Azbee winners retool media for modern times

By Phillip M. Perry

How do you land the most prestigious prize in B2B publishing? Keep one eye open for better ways to serve your readers, and a second for opportunities to leverage new technology. That was the message from organizations winning the 2014 Azbee Magazine and website of the Year awards. On the morning after this year’s awards dinner on July 25 in Chicago, representatives from the winning organizations covered highlights of their efforts for ASBPE members.

SHRM Online (shrm.org), owned by the Society of Human Resource Management, won the Azbee award for B2B website of the Year. Beth Mirza, the organization’s Manager of Online News Content, highlighted a number of recent site improvements, all of which were intended to better service the organization’s core membership of HR professionals.

Ease of use has become of primary concern, said Mirza. One of the most visible improvements was optimization for mobile. Rather than creating an app, the organization modified its website to be screen-size responsive. “Now the site looks good on a cell phone as well as a tablet and a computer,” Mirza said. SHRM also cleaned up its front page, among other changes introducing much shorter headlines. The search function was also vastly improved.

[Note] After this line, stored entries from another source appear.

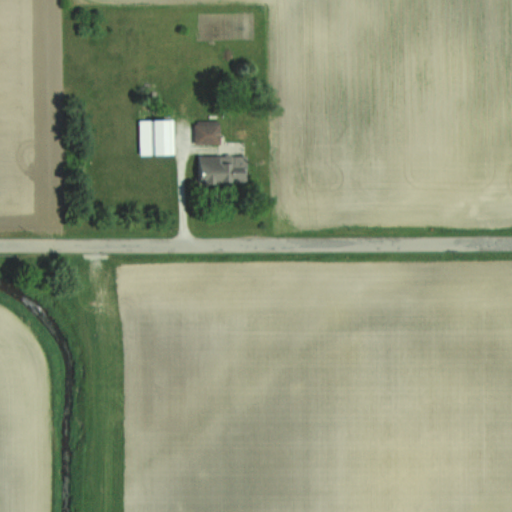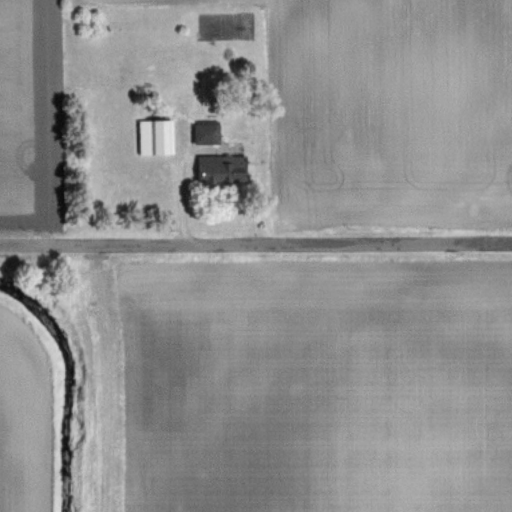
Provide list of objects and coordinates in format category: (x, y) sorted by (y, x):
building: (163, 137)
building: (219, 169)
road: (256, 245)
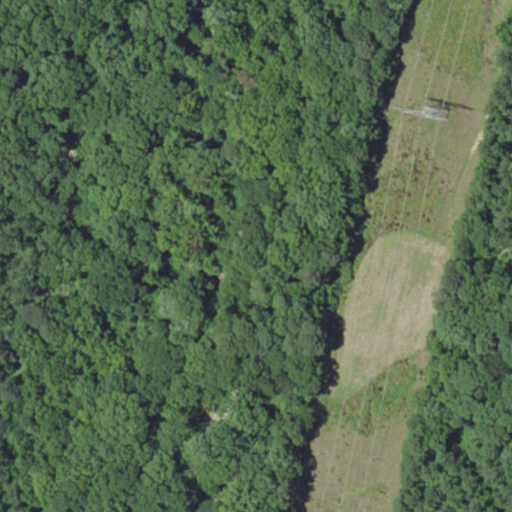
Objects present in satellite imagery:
power tower: (450, 125)
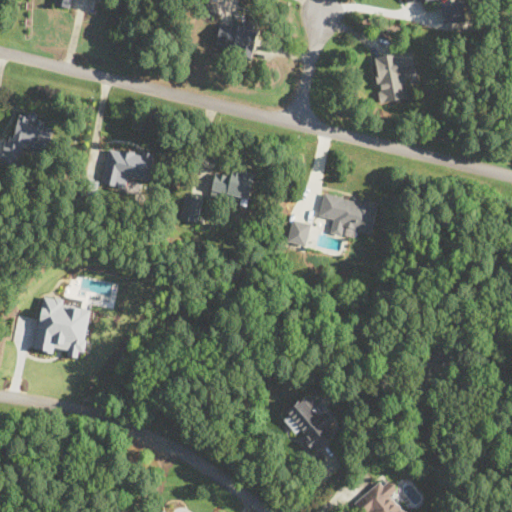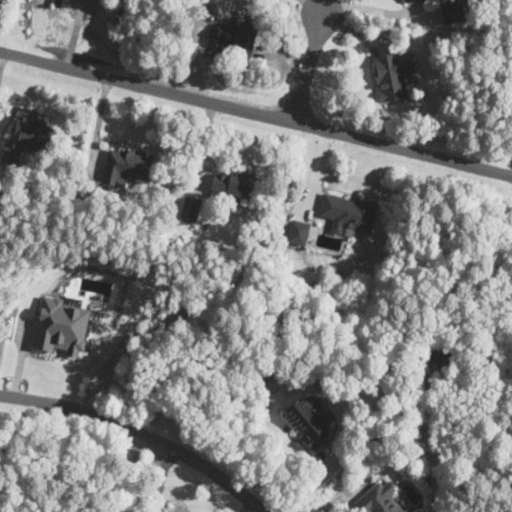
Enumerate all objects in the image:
building: (63, 2)
road: (320, 6)
road: (373, 8)
building: (455, 11)
building: (236, 36)
road: (309, 67)
building: (394, 73)
road: (256, 112)
building: (27, 136)
building: (25, 137)
building: (126, 164)
building: (127, 166)
building: (233, 182)
building: (234, 183)
building: (191, 207)
building: (191, 208)
building: (348, 212)
building: (349, 213)
building: (298, 231)
building: (299, 231)
building: (62, 325)
building: (442, 355)
building: (310, 420)
building: (310, 421)
road: (141, 431)
building: (379, 498)
building: (380, 499)
building: (165, 510)
building: (163, 511)
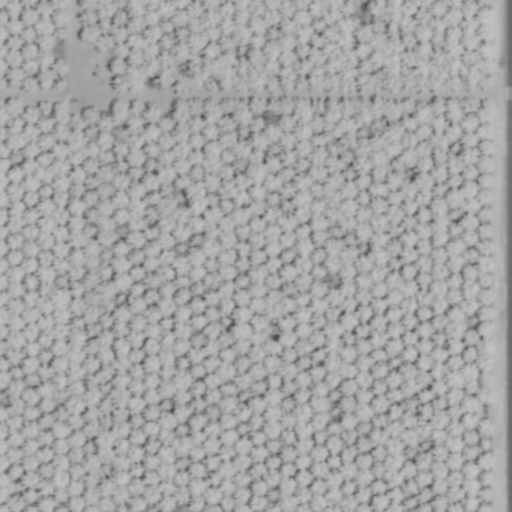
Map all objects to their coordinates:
crop: (256, 256)
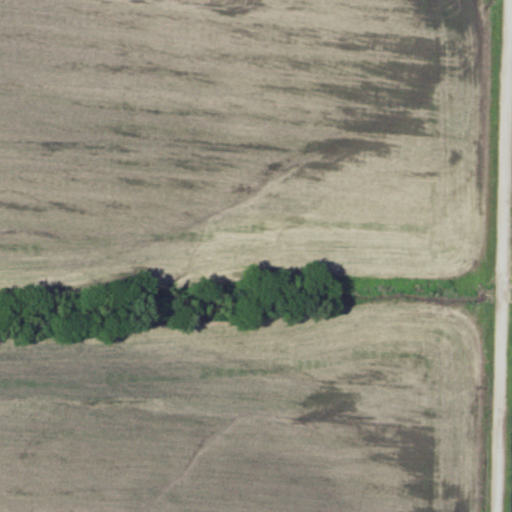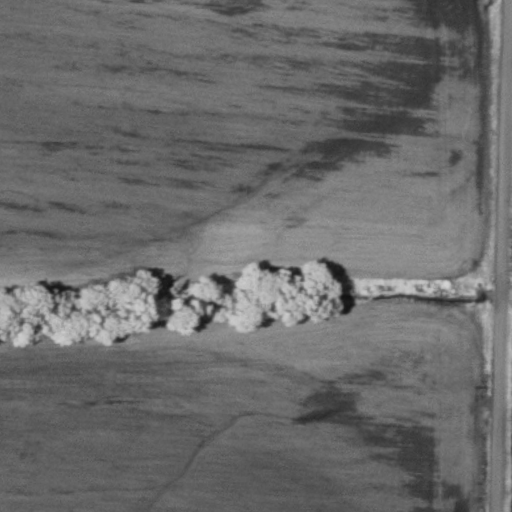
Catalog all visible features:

The website has an easily spotted “Top News” section along the left side of the screen, and a lot of content is highlighted in a top-of-page marquee. The site’s content is divided into a taxonomy of HR topics and strategies easily accessible on the left side of the screen via drop-down menu.

Builder

Data as a resource for driving decisions and strategies has become much more valuable at Builder, winner of the Azbee Award for Magazine of the Year in the $3 million-plus category. “We have become very data driven at Builder,” said Jennifer Lash, Chief Content Manager at publisher Hanley Wood (HW). In 2013 HW acquired Metrostudy, the nation’s leading provider of primary and secondary housing industry market information. Much of the editorial in the publication is now supported or inspired by this vast resource. “Our goal is to use the data for departments, for features, and anywhere else we can,” said Lash. “We even have some data journalists on staff whose job is to fully understand what Metrostudy can offer us and to pull that information and figure out the best way to present it.”

As for the future, it’s full speed ahead for Builder: “We are constantly looking at how to better serve our audience,” said Lash. “We plan to launch print and Web redesigns in November.”

ABA Journal

Some magazines may foster a reputation, by design or by default, of being dry and stuffy. Not so the 100-year-old ABA Journal, winner of the 2014 Azbee Magazine of the Year award in the under-$3 million revenue category.

“We try to look at legal issues as we would hope a good popular magazine would,” said Allen Pusey, the magazine’s editor and publisher. That means not only writing in a clear and bright style but also eschewing technical material in favor of topics that are broadly relevant — and sometimes edgy. The magazine recently ran stories on the efforts of state legislatures to corral court decisions, the need for national forensics standards, and how the chief prosecutor for the Gitmo military commission applies, in Pusey’s words, “his considerable personal integrity to a system based on torture.”

The magazine has redesigned its website for a more modern look and an improved search and navigation system. “We have also integrated the structure and the philosophy of what the magazine does with the news site,” says Pusey. “The magazine is the news site and the news site is the magazine. We work hard at this.”